A division bench comprising chief justice Dipak Misra and justice Manmohan directed MCI to prepare the curriculum within two months for implementation within six weeks.

Appearing for MCI, senior advocate Amarendra Sharan, informed the court that all states have cleared the course and were ready to implement it.

Earlier, the court had asked the government to be sensitive towards the issue and said, “Health is primary concern of any homo sapien but since the time he was born he is fighting for getting the basic health care facilities, so it is the need of the hour to introduce the shorter MBBS course.

“The new course (Bachelors of rural health care) includes a three-year intensive classroom coaching and six months of internship. After passing the course a student has to work for five years in a rural area and then the student can do a two-year bridge course. A student who passes through will get a degree equivalent to MBBS,” Sharan told the court.
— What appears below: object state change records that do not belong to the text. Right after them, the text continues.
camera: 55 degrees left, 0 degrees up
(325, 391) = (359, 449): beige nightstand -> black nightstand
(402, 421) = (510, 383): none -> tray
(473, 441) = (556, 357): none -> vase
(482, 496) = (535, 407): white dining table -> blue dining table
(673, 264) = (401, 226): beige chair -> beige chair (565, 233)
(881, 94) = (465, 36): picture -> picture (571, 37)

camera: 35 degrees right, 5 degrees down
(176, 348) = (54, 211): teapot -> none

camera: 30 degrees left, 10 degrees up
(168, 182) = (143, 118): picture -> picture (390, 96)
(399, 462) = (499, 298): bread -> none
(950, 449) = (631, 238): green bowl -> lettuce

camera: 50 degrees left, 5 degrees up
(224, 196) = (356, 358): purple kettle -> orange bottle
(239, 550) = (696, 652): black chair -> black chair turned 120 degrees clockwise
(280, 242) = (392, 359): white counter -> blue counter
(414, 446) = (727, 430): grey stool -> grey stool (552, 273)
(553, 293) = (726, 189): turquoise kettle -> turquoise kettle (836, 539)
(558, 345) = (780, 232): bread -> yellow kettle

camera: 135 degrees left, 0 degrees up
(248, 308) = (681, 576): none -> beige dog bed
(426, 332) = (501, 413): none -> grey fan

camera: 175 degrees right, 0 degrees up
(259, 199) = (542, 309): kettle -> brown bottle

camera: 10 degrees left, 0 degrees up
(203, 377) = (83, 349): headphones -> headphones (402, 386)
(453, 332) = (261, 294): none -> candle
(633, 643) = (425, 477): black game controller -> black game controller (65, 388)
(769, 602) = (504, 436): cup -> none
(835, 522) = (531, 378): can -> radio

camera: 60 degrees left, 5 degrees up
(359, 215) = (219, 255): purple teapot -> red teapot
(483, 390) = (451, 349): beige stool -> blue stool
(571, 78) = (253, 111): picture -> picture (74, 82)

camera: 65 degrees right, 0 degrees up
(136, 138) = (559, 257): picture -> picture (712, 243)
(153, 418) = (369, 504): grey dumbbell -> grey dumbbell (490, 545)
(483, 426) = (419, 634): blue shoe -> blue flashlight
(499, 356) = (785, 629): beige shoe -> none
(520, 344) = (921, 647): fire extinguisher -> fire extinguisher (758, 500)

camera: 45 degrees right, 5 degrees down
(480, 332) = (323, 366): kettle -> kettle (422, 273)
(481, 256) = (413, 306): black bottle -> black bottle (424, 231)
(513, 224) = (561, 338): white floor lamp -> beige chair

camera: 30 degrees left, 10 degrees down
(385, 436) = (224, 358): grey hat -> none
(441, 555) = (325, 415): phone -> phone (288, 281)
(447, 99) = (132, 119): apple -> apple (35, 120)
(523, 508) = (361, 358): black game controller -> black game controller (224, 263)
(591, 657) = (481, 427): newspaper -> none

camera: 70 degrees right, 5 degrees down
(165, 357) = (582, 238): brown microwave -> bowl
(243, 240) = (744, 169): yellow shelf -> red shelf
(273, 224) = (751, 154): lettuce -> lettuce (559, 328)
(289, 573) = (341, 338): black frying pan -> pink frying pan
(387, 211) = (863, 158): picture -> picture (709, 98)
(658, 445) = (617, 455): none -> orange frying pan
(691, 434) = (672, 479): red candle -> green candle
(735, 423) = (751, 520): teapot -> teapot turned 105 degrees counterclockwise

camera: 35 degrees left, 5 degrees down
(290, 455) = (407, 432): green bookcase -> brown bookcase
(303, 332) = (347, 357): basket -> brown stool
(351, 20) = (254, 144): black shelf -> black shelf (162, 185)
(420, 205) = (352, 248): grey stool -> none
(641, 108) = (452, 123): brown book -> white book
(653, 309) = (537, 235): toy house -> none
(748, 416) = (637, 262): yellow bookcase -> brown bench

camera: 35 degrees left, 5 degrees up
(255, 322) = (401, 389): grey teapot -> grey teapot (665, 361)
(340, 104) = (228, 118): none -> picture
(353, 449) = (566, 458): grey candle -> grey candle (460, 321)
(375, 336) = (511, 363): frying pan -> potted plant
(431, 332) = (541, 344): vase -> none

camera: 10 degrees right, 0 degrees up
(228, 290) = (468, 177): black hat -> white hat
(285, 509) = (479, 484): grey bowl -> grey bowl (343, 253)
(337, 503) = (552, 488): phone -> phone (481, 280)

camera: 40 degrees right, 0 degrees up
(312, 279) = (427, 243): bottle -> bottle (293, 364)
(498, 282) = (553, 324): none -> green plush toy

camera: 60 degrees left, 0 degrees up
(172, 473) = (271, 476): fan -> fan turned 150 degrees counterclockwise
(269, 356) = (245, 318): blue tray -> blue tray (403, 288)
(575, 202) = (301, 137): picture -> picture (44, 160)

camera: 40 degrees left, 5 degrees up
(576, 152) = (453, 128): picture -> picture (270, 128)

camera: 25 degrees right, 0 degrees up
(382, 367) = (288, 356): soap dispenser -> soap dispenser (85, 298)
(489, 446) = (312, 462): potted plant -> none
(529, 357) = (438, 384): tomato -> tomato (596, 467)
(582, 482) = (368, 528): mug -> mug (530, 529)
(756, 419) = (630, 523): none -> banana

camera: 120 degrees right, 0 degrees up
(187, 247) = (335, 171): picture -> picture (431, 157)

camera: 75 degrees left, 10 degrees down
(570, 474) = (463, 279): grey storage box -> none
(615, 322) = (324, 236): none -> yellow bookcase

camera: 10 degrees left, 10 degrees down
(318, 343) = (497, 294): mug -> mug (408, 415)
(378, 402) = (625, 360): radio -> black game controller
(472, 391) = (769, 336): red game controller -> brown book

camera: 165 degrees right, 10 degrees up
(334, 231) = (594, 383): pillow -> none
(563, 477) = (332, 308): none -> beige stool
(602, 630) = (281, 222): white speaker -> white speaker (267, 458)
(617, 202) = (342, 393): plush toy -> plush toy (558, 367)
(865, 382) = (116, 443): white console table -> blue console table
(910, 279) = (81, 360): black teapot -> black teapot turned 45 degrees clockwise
Satisfied, the court disposed of the case saying, “The purpose of launching this course is sacrosanct as people in villages are not getting proper health care. India is a country of villages and it deserves to have primary health care.”

There should be a condensed course, which should be encouraged, it added.

The court said this while hearing a public interest petition filed by a public health specialist, Meenakshi Gautham, who said that a person should practise modern medicine only after completing the MBBS course.

MBBS graduates, the petition said, either rush to big cities or go abroad, and thereby deprive a large section of people of proper medical treatment. People in rural areas are forced to depend either on untrained and uncertified rural medical practitioners, or on quacks.